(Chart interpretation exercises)
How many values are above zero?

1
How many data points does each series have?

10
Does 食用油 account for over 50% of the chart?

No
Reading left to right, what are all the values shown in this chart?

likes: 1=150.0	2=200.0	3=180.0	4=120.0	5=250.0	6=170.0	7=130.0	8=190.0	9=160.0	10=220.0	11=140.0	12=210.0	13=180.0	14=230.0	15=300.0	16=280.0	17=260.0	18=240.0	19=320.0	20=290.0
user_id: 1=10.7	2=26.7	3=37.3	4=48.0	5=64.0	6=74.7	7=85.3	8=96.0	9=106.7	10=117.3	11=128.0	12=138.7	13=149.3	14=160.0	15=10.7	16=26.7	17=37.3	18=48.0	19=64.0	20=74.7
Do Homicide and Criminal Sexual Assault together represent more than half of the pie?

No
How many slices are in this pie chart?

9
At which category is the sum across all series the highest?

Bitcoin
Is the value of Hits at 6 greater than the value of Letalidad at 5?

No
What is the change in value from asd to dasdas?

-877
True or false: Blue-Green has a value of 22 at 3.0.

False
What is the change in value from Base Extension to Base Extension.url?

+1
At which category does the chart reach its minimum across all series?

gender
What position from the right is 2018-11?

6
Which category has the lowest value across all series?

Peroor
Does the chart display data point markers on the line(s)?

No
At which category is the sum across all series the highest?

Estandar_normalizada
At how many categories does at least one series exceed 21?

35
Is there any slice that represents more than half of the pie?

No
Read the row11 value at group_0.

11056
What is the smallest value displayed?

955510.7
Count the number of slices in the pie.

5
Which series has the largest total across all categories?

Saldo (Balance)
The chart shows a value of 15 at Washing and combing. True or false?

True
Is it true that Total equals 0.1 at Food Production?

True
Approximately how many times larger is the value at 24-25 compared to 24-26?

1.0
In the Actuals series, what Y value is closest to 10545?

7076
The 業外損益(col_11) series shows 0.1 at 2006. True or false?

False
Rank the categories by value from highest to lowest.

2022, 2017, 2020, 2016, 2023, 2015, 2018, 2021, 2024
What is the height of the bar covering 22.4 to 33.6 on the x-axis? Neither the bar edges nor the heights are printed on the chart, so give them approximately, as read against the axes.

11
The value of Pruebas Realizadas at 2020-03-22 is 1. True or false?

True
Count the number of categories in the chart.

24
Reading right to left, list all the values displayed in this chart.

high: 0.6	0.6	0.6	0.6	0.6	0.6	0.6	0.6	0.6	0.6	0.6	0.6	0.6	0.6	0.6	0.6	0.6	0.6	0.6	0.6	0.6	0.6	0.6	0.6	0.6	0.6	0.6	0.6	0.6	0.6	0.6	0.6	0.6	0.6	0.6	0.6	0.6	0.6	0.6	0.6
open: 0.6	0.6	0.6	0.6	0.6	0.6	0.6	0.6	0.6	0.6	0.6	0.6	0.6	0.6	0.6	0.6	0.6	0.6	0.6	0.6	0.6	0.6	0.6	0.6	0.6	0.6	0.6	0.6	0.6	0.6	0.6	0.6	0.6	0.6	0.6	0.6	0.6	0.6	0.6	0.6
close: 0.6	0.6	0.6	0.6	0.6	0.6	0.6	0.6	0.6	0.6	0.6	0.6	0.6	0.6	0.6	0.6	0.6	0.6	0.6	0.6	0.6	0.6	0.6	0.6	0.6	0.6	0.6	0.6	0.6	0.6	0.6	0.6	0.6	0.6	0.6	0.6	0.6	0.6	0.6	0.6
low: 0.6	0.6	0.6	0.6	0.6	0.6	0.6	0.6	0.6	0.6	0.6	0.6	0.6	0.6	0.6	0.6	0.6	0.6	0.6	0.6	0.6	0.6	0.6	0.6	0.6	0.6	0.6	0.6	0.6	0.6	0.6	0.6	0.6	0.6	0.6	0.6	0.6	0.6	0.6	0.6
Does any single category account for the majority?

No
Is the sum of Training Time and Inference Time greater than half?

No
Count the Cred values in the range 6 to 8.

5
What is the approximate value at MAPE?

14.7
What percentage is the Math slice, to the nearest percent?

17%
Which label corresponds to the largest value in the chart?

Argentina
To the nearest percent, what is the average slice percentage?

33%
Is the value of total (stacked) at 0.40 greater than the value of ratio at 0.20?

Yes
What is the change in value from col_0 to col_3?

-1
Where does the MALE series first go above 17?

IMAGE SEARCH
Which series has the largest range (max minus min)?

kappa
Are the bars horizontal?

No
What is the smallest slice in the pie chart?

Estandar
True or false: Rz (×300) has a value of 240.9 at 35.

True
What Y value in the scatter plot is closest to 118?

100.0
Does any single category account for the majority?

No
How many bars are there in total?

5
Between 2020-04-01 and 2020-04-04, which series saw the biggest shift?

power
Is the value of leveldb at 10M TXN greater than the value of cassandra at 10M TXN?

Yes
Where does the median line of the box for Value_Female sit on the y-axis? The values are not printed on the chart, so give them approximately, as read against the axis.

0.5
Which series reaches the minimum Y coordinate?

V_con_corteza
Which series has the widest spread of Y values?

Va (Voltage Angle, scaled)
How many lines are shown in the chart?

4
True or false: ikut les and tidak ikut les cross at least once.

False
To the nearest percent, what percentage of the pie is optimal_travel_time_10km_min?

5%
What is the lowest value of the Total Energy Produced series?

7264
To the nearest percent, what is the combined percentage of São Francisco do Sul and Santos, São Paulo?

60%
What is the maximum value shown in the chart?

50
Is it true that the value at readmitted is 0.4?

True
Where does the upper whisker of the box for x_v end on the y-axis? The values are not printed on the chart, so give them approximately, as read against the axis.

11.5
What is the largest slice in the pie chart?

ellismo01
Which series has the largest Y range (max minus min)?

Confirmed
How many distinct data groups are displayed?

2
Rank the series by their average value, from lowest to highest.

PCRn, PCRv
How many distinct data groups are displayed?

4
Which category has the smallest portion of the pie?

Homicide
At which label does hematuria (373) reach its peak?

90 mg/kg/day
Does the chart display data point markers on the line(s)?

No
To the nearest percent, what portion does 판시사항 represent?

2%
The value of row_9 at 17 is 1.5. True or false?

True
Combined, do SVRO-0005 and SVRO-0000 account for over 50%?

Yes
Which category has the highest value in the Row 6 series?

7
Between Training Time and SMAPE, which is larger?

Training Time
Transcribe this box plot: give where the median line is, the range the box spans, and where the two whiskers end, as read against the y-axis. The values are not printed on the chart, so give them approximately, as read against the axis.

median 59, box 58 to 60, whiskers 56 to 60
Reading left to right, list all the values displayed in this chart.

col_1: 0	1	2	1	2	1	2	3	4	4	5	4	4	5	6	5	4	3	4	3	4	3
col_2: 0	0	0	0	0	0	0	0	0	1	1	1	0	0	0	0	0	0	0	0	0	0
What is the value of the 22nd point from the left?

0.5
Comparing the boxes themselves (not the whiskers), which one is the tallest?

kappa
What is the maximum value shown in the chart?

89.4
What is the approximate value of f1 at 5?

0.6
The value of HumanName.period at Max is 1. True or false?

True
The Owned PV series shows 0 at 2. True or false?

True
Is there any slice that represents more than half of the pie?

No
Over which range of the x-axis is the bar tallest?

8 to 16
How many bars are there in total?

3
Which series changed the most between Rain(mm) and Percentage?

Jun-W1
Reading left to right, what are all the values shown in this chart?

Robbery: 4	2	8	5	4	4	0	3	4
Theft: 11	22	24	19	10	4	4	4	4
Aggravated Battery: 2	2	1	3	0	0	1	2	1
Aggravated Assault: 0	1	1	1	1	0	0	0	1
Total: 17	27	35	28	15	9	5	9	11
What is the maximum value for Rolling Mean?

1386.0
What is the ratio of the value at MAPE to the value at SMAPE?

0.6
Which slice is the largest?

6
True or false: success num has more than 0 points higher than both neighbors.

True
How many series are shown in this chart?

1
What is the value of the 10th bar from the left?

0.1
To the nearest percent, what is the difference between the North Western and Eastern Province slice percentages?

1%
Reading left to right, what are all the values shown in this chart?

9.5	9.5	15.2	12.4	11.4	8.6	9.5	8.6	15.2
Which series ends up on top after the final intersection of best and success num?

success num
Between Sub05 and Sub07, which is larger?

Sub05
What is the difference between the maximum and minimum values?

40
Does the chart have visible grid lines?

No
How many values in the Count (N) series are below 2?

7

# Assigned task:
Quote the data verbatim from its first line through the line that contains "What is the height", including both of those lines.

# Exercise response:
How many values are above zero?

1
How many data points does each series have?

10
Does 食用油 account for over 50% of the chart?

No
Reading left to right, what are all the values shown in this chart?

likes: 1=150.0	2=200.0	3=180.0	4=120.0	5=250.0	6=170.0	7=130.0	8=190.0	9=160.0	10=220.0	11=140.0	12=210.0	13=180.0	14=230.0	15=300.0	16=280.0	17=260.0	18=240.0	19=320.0	20=290.0
user_id: 1=10.7	2=26.7	3=37.3	4=48.0	5=64.0	6=74.7	7=85.3	8=96.0	9=106.7	10=117.3	11=128.0	12=138.7	13=149.3	14=160.0	15=10.7	16=26.7	17=37.3	18=48.0	19=64.0	20=74.7
Do Homicide and Criminal Sexual Assault together represent more than half of the pie?

No
How many slices are in this pie chart?

9
At which category is the sum across all series the highest?

Bitcoin
Is the value of Hits at 6 greater than the value of Letalidad at 5?

No
What is the change in value from asd to dasdas?

-877
True or false: Blue-Green has a value of 22 at 3.0.

False
What is the change in value from Base Extension to Base Extension.url?

+1
At which category does the chart reach its minimum across all series?

gender
What position from the right is 2018-11?

6
Which category has the lowest value across all series?

Peroor
Does the chart display data point markers on the line(s)?

No
At which category is the sum across all series the highest?

Estandar_normalizada
At how many categories does at least one series exceed 21?

35
Is there any slice that represents more than half of the pie?

No
Read the row11 value at group_0.

11056
What is the smallest value displayed?

955510.7
Count the number of slices in the pie.

5
Which series has the largest total across all categories?

Saldo (Balance)
The chart shows a value of 15 at Washing and combing. True or false?

True
Is it true that Total equals 0.1 at Food Production?

True
Approximately how many times larger is the value at 24-25 compared to 24-26?

1.0
In the Actuals series, what Y value is closest to 10545?

7076
The 業外損益(col_11) series shows 0.1 at 2006. True or false?

False
Rank the categories by value from highest to lowest.

2022, 2017, 2020, 2016, 2023, 2015, 2018, 2021, 2024
What is the height of the bar covering 22.4 to 33.6 on the x-axis? Neither the bar edges nor the heights are printed on the chart, so give them approximately, as read against the axes.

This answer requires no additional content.